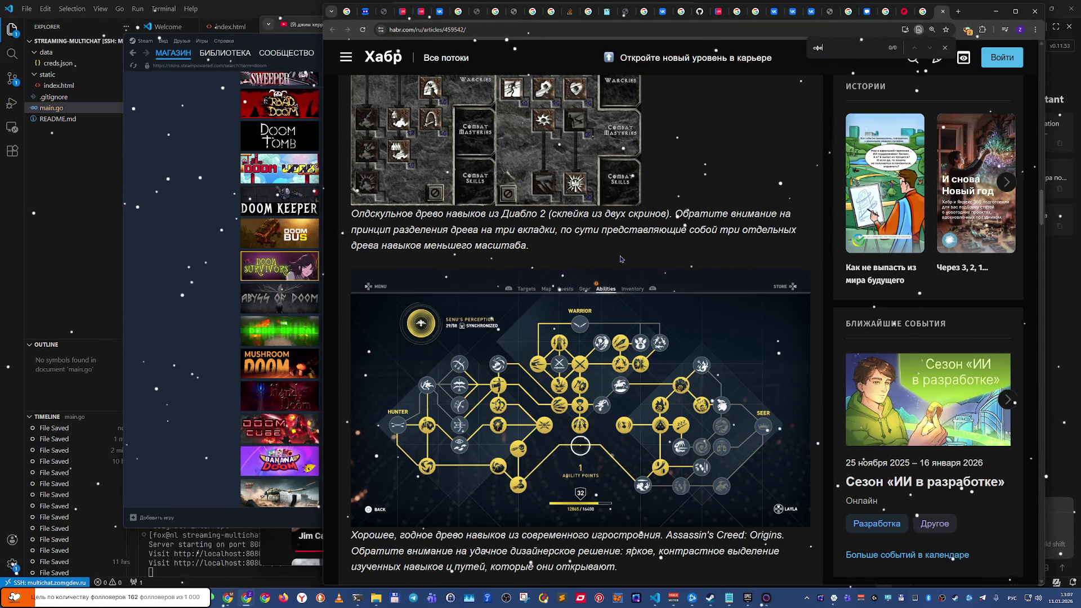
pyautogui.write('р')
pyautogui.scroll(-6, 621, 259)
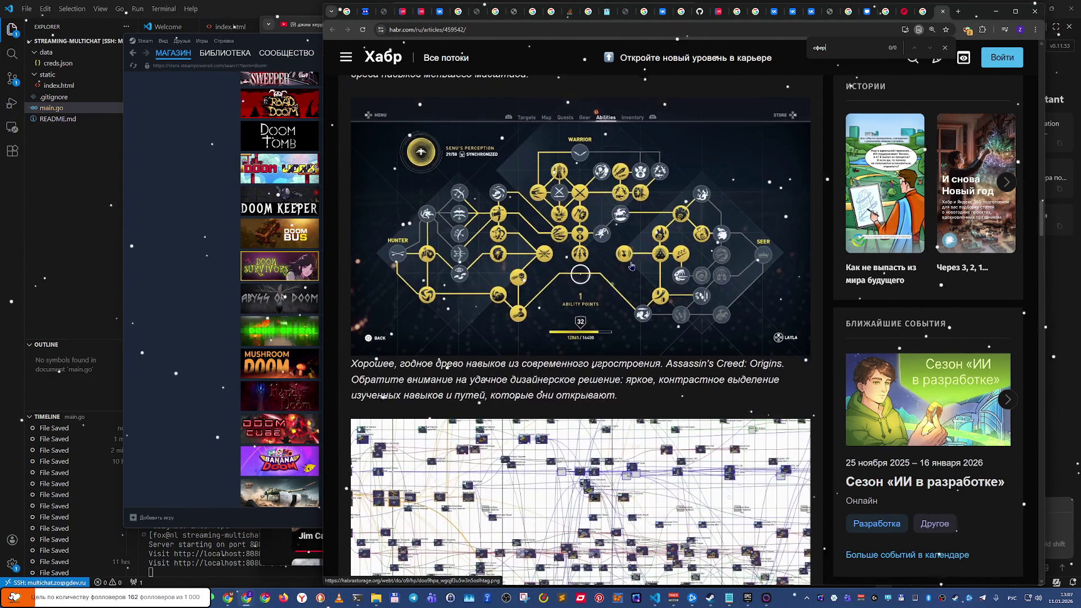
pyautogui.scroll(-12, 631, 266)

++++++++++++++++++++

_ASSIGNMENT_. For every line above, produce an exact transcription that omits the images.

_EXERCISE OUTPUT_.
pyautogui.write('р')
pyautogui.scroll(-6, 621, 259)
pyautogui.scroll(-12, 631, 266)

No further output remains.